Each line of the data is to be output verbatim, with the images removed.

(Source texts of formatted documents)
********
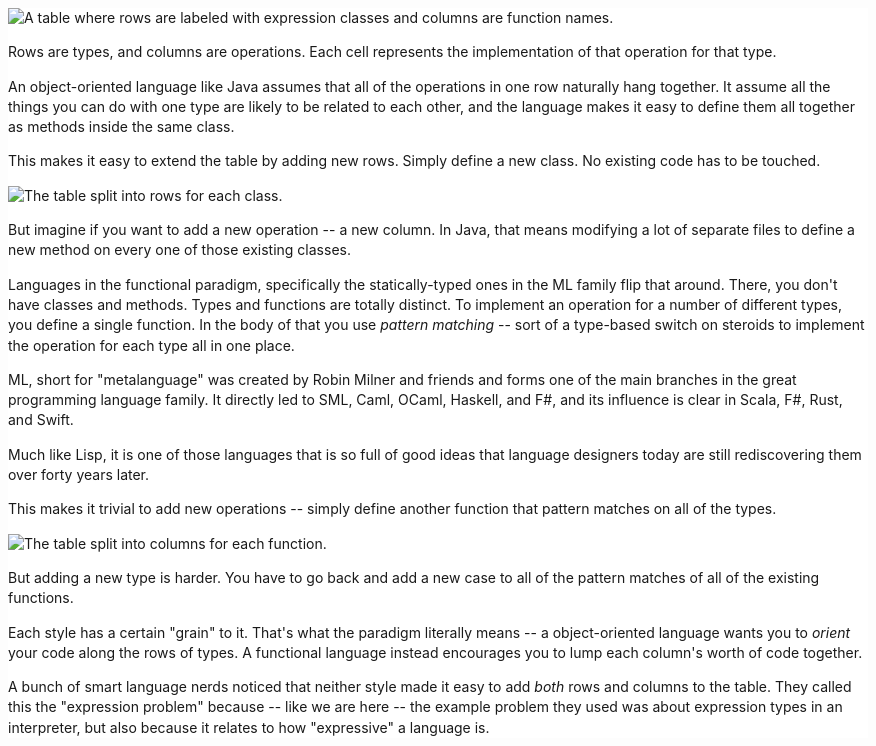 <img src="image/representing-code/table.png" alt="A table where rows are labeled with expression classes and columns are function names." />

Rows are types, and columns are operations. Each cell represents the
implementation of that operation for that type.

An object-oriented language like Java assumes that all of the operations in one
row naturally hang together. It assume all the things you can do with one type
are likely to be related to each other, and the language makes it easy to define
them all together as methods inside the same class.

This makes it easy to extend the table by adding new rows. Simply define a new
class. No existing code has to be touched.

<img src="image/representing-code/rows.png" alt="The table split into rows for each class." />

But imagine if you want to add a new operation -- a new column. In Java, that
means modifying a lot of separate files to define a new method on every one of
those existing classes.

Languages in the functional paradigm, specifically the statically-typed ones in
the <span name="ml">ML</span> family flip that around. There, you don't have
classes and methods. Types and functions are totally distinct. To implement an
operation for a number of different types, you define a single function. In the
body of that you use *pattern matching* -- sort of a type-based switch on
steroids to implement the operation for each type all in one place.

<aside name="ml">

ML, short for "metalanguage" was created by Robin Milner and friends and forms
one of the main branches in the great programming language family. It directly
led to SML, Caml, OCaml, Haskell, and F#, and its influence is clear in Scala,
F#, Rust, and Swift.

Much like Lisp, it is one of those languages that is so full of good ideas that
language designers today are still rediscovering them over forty years later.

</aside>

This makes it trivial to add new operations -- simply define another function
that pattern matches on all of the types.

<img src="image/representing-code/columns.png" alt="The table split into columns for each function." />

But adding a new type is harder. You have to go back and add a new case to all
of the pattern matches of all of the existing functions.

Each style has a certain "grain" to it. That's what the paradigm literally means
-- a object-oriented language wants you to *orient* your code along the rows of
types. A functional language instead encourages you to lump each column's worth
of code together.

A bunch of smart language nerds noticed that neither style made it easy to add
*both* rows and columns to the table. They called this the "expression problem"
because -- like we are here -- the example problem they used was about
expression types in an interpreter, but also because it relates to how
"expressive" a language is.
********
▶ [Answer to this problem]:
 <img src="image/representing-code/table.png" alt="A table where rows are labeled with expression classes and columns are function names." />

Rows are types, and columns are operations. Each cell represents the
implementation of that operation for that type.

An object-oriented language like Java assumes that all of the operations in one
row naturally hang together. It assume all the things you can do with one type
are likely to be related to each other, and the language makes it easy to define
them all together as methods inside the same class.

This makes it easy to extend the table by adding new rows. Simply define a new
class. No existing code has to be touched.

<img src="image/representing-code/rows.png" alt="The table split into rows for each class." />

But imagine if you want to add a new operation -- a new column. In Java, that
means modifying a lot of separate files to define a new method on every one of
those existing classes.

Languages in the functional paradigm, specifically the statically-typed ones in
the <span name="ml">ML</span> family flip that around. There, you don't have
classes and methods. Types and functions are totally distinct. To implement an
operation for a number of different types, you define a single function. In the
body of that you use *pattern matching* -- sort of a type-based switch on
steroids to implement the operation for each type all in one place.

<aside name="ml">

ML, short for "metalanguage" was created by Robin Milner and friends and forms
one of the main branches in the great programming language family. It directly
led to SML, Caml, OCaml, Haskell, and F#, and its influence is clear in Scala,
F#, Rust, and Swift.

Much like Lisp, it is one of those languages that is so full of good ideas that
language designers today are still rediscovering them over forty years later.

</aside>

This makes it trivial to add new operations -- simply define another function
that pattern matches on all of the types.

<img src="image/representing-code/columns.png" alt="The table split into columns for each function." />

But adding a new type is harder. You have to go back and add a new case to all
of the pattern matches of all of the existing functions.

Each style has a certain "grain" to it. That's what the paradigm literally means
-- a object-oriented language wants you to *orient* your code along the rows of
types. A functional language instead encourages you to lump each column's worth
of code together.

A bunch of smart language nerds noticed that neither style made it easy to add
*both* rows and columns to the table. They called this the "expression problem"
because -- like we are here -- the example problem they used was about
expression types in an interpreter, but also because it relates to how
"expressive" a language is.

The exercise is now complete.